Sixty-five patients with ST elevation were retrospectively studied in order to evaluate the clinical significance and underlying mechanisms of ST-segment elevation during exercise. Of these, 50 patients had previous myocardial infarction (Group I) and 15 patients did not (Group II). Exercise thallium-201 imaging was performed on 30 patients, resting gated blood pool imaging was performed on 33 patients, and 23 underwent cardiac catheterization for clinical indications.

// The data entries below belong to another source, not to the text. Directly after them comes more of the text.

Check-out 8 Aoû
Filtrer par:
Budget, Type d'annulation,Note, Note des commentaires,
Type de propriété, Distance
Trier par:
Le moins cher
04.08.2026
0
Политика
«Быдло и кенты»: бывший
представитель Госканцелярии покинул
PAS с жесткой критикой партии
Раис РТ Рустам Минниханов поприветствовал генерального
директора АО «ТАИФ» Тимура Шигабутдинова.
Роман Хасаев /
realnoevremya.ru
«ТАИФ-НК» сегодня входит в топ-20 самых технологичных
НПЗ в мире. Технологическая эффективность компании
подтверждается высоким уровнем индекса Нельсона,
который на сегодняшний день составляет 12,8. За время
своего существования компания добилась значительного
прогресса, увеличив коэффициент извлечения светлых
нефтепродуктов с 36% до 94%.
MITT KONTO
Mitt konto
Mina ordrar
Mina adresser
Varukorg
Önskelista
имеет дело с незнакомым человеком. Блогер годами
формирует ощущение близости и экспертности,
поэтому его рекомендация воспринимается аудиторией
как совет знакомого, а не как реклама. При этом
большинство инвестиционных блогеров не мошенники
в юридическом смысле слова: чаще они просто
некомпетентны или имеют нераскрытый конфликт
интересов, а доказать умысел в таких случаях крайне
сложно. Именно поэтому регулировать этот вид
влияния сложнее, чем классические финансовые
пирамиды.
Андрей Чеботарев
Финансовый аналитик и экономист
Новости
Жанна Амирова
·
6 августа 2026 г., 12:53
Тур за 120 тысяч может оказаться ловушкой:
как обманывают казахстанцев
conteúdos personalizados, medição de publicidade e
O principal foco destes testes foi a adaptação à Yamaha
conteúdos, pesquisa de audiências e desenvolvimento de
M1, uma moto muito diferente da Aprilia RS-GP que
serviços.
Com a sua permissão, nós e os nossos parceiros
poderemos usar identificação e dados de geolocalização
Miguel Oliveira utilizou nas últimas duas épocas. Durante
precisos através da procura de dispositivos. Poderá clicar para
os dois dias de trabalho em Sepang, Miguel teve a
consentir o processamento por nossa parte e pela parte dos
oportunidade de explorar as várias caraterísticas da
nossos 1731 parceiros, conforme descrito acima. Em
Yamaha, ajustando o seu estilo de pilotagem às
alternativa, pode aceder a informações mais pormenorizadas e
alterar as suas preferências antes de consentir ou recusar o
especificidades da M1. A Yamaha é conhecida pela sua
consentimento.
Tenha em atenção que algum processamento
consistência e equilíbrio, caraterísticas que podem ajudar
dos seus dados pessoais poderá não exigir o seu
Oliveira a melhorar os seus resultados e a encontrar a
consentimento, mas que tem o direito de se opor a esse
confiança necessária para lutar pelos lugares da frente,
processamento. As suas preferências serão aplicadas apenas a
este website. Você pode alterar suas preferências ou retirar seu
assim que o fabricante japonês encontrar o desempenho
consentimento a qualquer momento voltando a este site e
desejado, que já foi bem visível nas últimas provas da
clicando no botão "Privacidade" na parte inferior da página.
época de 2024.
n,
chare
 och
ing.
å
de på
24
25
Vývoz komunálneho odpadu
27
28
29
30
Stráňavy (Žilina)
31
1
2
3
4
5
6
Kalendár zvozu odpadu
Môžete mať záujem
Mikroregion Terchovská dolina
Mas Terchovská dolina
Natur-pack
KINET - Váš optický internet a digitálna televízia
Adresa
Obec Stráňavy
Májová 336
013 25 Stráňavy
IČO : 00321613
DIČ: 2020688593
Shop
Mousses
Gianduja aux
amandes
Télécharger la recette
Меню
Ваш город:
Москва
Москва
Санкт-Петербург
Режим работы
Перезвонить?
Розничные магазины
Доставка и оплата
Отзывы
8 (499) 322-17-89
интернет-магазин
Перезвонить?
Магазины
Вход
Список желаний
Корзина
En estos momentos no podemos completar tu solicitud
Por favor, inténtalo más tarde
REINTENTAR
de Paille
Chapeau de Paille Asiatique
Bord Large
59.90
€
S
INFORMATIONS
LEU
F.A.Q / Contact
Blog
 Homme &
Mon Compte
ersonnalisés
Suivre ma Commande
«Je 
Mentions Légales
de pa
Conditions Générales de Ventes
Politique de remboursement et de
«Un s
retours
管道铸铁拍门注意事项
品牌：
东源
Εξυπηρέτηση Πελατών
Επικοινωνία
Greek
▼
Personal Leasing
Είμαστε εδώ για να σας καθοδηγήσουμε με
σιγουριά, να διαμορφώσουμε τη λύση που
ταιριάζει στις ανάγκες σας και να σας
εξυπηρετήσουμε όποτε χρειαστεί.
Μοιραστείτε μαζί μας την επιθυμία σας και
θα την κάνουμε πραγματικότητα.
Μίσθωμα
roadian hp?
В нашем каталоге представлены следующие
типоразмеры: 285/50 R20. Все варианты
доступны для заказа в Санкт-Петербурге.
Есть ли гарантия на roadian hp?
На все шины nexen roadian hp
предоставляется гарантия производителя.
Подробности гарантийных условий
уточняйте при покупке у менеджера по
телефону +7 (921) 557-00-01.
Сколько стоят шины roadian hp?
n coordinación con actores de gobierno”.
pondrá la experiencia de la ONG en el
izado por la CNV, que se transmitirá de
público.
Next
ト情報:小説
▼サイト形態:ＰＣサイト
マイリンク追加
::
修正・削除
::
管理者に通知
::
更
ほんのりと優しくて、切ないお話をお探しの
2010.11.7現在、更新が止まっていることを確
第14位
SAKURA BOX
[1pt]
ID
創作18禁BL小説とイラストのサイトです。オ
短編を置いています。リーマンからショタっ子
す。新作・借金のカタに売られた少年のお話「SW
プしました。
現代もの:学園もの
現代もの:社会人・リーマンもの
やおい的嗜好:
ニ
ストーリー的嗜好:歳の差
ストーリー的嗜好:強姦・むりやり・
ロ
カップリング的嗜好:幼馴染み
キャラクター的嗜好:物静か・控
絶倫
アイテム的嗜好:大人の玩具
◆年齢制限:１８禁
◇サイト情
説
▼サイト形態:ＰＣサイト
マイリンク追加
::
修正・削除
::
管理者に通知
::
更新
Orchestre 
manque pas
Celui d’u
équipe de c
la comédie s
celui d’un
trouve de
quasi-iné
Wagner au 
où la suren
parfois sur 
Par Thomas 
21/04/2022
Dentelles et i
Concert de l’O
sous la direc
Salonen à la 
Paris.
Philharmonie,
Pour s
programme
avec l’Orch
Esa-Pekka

When the two groups were compared, patients in Group I had more frequent multivessel disease (9/13 vs. 3/10, p less than 0.05), anterior infarctions (33/50 vs. 4/10, p less than 0.02), while Group II patients had more frequent single-vessel disease (7/10 vs. 4/13, p less than 0.05). For Group I patients, the most common reason for termination of exercise was fatigue and/or dyspnea (35/50 vs. 0/15, p less than 0.05), with an irreversible defect noted in both stress and delayed views on thallium imaging (20/24 vs. 1/6, p less than 0.05). In Group II, the most common reason for termination was angina (15/15 vs. 2/50, p less than 0.001), with reversible thallium defects noted more frequently (4/6 vs. 3/24, p less than 0.01). Thus, we conclude that in patients with Q waves, left ventricular dysfunction rather than ischemia is the mechanism for ST elevation. In these patients angina is rare, but fatigue, dyspnea, multivessel disease, and fixed thallium defects are common. In patients with non-Q-wave exertional ST elevation, ischemia is the rule, manifested by frequent chest pain and reversible thallium defects.